D'après l'extrait du document sur les ovnis, en quelle année le Sepra a-t-il été créé au sein du Cnes ?

• Extrait du document
---*---
Il y a des faits, et même des photos, troublantes, de "disques aériens," documents analysés pour éliminer toute mystification. Ainsi, le 24 Août 1990, à Greifswald (Allemagne), des dizaines de personnes ont photographié, d'autres ont filmé, des formations de "sphères lumineuses" évoluant dans le ciel, accélérant et changeant brutalement de direction. Surprenante tout autant cette rencontre rapprochée -- confirmée par des témoins au sol --, en Octobre 1973, au-dessus de l'Ohio, entre un hélicoptère transportant des militaires et un "objet métallique" gris, "en forme de cigare," avec un lumière rouge à l'avant." Un avion? Un météore? Ni l'un ni l'autre n'auraient pu avoir ce comportement, ralentir, se stabiliser, repartir à vitesse modérée puis s'évanouir.
Sur la base de multiples témoignages de cet ordre, dûment disséqués, les scientifiques réunis à Pocantico ne concluent pas péremptoirement que les ovnis sont des véhicules extraterrestres. Raisonnablement, et nous laissant quelque peu sur notre faim, ils soulignent qu'il existe des phénomènes que la science n'est pas encore en mesure d'expliquer, que les ovnis constituent "un sujet digne d'études scientifiques" qu'il conviendrait de pousser plus avant -- il ne prête donc plus à sourire --, mais qu' "il est improbable qu'il y ait une seule réponse générale et simple." Au passage, ils remarquent -- et c'est un bel éloge --, que le Sepra (Service d'expertise des phénomènes rares aérospatiaux) créé en 1977 au sein du Cnes (Centre national d'études spatiales basé à Toulouse) "fournit un bon modèle d'organisation pour recueillir et analyser des observations d'ovnis." Convié à Pocantico, Jean-Jacques Vélasco, directeur du Sepra -- qui a collecté en 25 ans plus de 3000 témoignages de "phénomènes" dont la quasi totalité ont trouvé une explication rationnelle --, doit d'ailleurs rencontrer prochainement son homologue du Pérou qui, comme le Chili et l'Uruguay, s'est doté d'un service du type Sepra, à une différence près: en France, il s'agit d'un organisme public, dans ces pays, les militaires s'en mêlent... Jean-Jacques Vélasco est le premier à regretter que les conclusions du symposium n'aient pas stimulé davantage la recherche outre-Atlantique. S'agirait-il d'un secret d'Etat? Ou d'une volonté de nier le phénomène, de le tourner en dérision? Mais alors pourquoi, s'ils n'y croient pas, les astronomes du Seti (Recherche d'une intelligence extraterrestre) persistent-ils, avec leurs "grandes oreilles," à tenter de capter des signaux artificiels émis par de lointaines planètes?
La question que nous nous posons demeure donc en suspens: si extraterrestres il y a -- car d'autres hypothèses, folles en apparence, ont été émises, êtres du futur ou d'un univers parallèle... --, que veulent-ils? Claude Poher, ingénieur du Cnes, affirmait, énigmatique: "La vérité se situe sans doute au-delà de tout ce qu'on peut imaginer." Le sociologue Pierre Lagrange, spécialisé dans l'étude des controverses sur les ovnis, à prolongé le raisonnement en suggérant à propos d'êtres "qui peuvent avoir une apparence physique et des modes de communication dont nous n'avons aucune idée": "Les différences culturelles entre nous et "eux" risquent d'être si grandes que nous serions même incapable de nous rendre compte de leur présence." Seraient-ils déjà parmi nous?
(1) A Lire: "la science face à l'énigme des ovnis," Peter Sturrock, éditions Presse du Châtelet.
---*---
• Données fournies
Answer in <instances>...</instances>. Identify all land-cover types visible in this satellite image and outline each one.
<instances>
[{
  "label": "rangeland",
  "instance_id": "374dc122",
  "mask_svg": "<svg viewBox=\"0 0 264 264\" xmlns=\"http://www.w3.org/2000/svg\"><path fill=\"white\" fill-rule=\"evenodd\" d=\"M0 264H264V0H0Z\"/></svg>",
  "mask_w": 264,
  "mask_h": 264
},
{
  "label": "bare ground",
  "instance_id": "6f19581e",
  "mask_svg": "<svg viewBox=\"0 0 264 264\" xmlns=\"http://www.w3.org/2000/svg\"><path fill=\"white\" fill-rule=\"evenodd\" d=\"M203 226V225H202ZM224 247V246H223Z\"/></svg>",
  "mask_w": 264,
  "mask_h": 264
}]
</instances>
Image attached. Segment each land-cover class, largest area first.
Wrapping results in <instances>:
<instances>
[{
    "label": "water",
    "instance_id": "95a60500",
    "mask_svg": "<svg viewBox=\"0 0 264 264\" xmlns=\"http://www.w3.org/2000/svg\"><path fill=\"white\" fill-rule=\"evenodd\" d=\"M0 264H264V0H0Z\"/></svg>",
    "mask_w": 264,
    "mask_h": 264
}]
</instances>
---*---
• Réponse
En 1977.